Ter terechtzitting van de kinderrechter d.d. 10 februari 2012 constateert deze dat de aangeefsters nog niet als getuige zijn gehoord. In het dossier bevindt zich een proces-verbaal van bevindingen van 10 januari 2012, opgemaakt d.d. 17 januari 2012, waaruit gemotiveerd blijkt dat en waarom verbalisant [naam verbalisant] het niet wenselijk acht aangeefster [naam aangeefster 2] nogmaals op een politiebureau als getuige te horen. Voorts maakt een proces-verbaal van bevindingen van 8 februari 2012 van verbalisant [naam verbalisant] deel uit van het dossier, uit welk proces-verbaal blijkt dat de moeder van aangeefster [naam aangeefster 1] heeft uiteengezet dat en waarom zij geen toestemming geeft haar dochter als getuige op het politiebureau te horen.
De raadsman persisteert bij zijn verzoek de aangeefsters als getuige te doen horen, aangezien hij twijfelt aan het waarheidsgehalte van hun belastende verklaringen.
De officier van justitie biedt haar excuses aan voor de gang van zaken en stelt voor de aangeefsters tegen de zitting van de kinderrechter d.d. 20 april 2012 op te roepen als getuigen.

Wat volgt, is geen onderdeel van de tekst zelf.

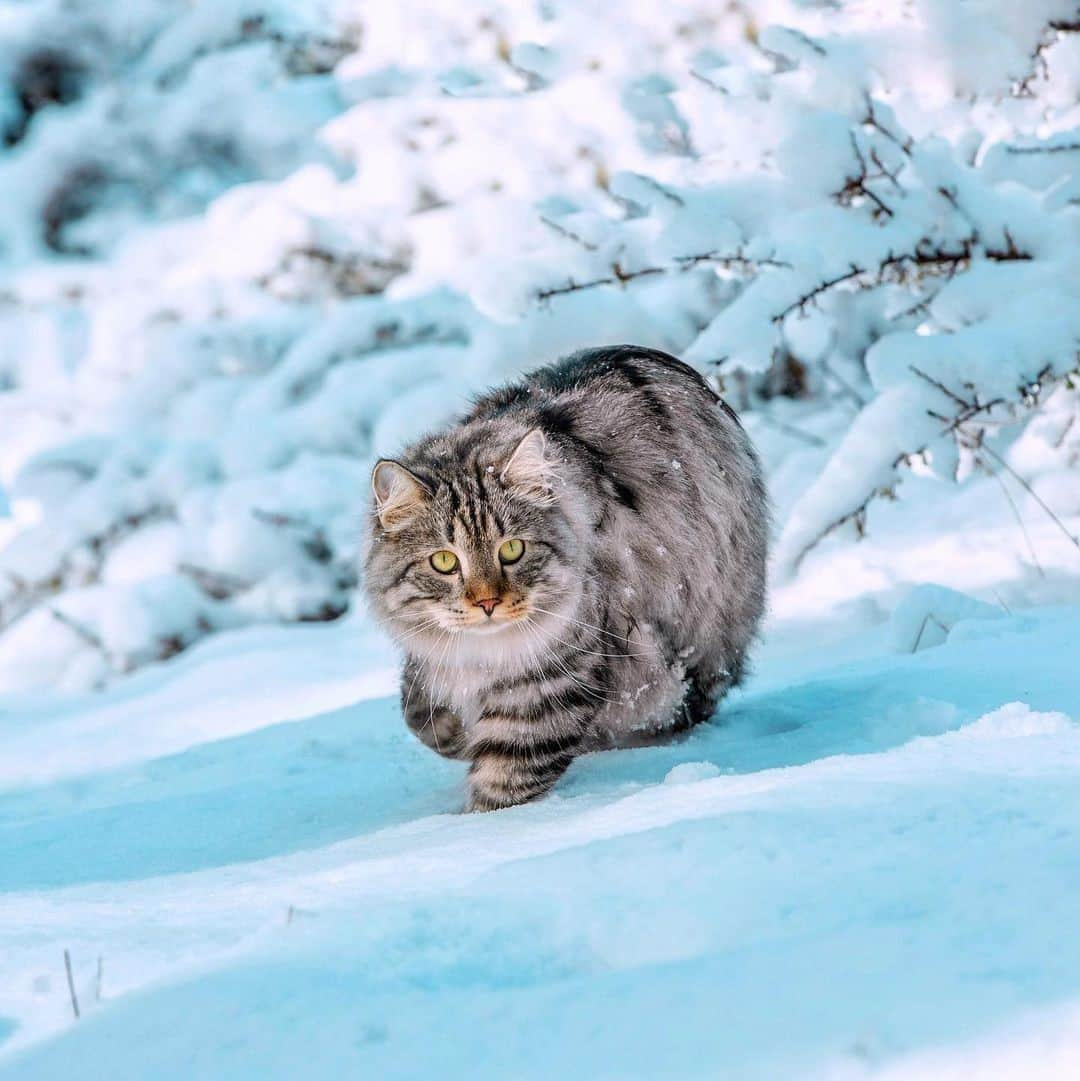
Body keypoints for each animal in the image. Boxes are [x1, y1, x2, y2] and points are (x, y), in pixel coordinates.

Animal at [363, 345, 769, 812]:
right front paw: (454, 735)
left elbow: (505, 778)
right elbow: (419, 713)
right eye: (445, 561)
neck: (484, 655)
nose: (487, 603)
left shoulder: (555, 677)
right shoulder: (434, 661)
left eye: (512, 550)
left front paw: (477, 824)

De kinderrechter schorst vervolgens het onderzoek tot de terechtzitting van 20 april 2012 te 09:00 uur met bevel tot oproeping van onder meer de getuigen [namen aangeefsters 2 en 1].
Ter terechtzitting van de kinderrechter d.d. 20 april 2012 constateert deze dat de opgeroepen getuigen [namen aangeefsters 1 en 2] niet ter zitting zijn verschenen.

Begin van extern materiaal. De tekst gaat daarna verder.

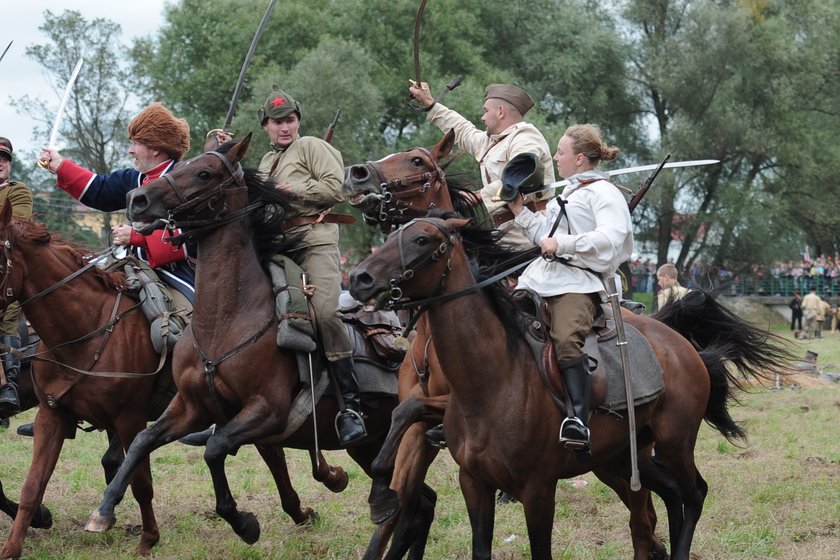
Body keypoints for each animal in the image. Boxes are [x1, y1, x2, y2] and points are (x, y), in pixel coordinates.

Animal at [86, 135, 414, 556]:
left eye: (204, 173)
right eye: (181, 165)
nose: (137, 198)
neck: (225, 320)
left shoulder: (266, 411)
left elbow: (214, 449)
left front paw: (244, 522)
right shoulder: (191, 408)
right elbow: (143, 441)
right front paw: (105, 509)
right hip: (369, 445)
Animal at [342, 132, 668, 560]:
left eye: (416, 161)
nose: (357, 174)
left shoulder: (440, 410)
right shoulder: (417, 430)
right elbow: (398, 498)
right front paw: (384, 505)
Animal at [350, 215, 796, 560]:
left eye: (423, 239)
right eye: (390, 234)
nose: (359, 277)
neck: (490, 382)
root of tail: (682, 346)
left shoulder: (537, 491)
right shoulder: (473, 483)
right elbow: (406, 414)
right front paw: (381, 493)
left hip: (674, 444)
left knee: (694, 494)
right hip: (619, 458)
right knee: (666, 500)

De officier van justitie deelt mede dat gelet op de meest recente berichten die zij van de ouders van de beide getuigen heeft gekregen over de toestand van beide getuigen, er geen gebruik is gemaakt van een bevel medebrenging. Er wordt namelijk gevreesd voor de psychische gezondheid van de aangeefsters indien zij wederom worden blootgesteld aan een verhoor.
De raadsman persisteert bij het verzoek de aangeefsters als getuige te doen horen en bepleit het openbaar ministerie niet ontvankelijk in de vervolging te verklaren omdat zij bevelen van de rechtbank niet heeft opgevolgd en de verdediging nog steeds niet in staat is gesteld vragen te stellen aan de aangeefsters omtrent hun belastende verklaringen.
De kinderrechter heeft vervolgens besloten, gelet op de complexiteit van de zaak, deze te verwijzen naar de meervoudige kamer. Zij schorst het onderzoek tot de terechtzitting van de meervoudige kamer van 26 april 2012 te 14:45 uur.
Ter terechtzitting d.d. 26 april 2012 constateert de rechtbank dat tijdens de terechtzitting van 20 april 2012 de kinderrechter en de officier van justitie er per abuis van zijn uitgegaan dat door de kinderrechter op de terechtzitting van 10 februari 2012 een bevel medebrenging voor beide getuigen was afgegeven. Dit was niet het geval.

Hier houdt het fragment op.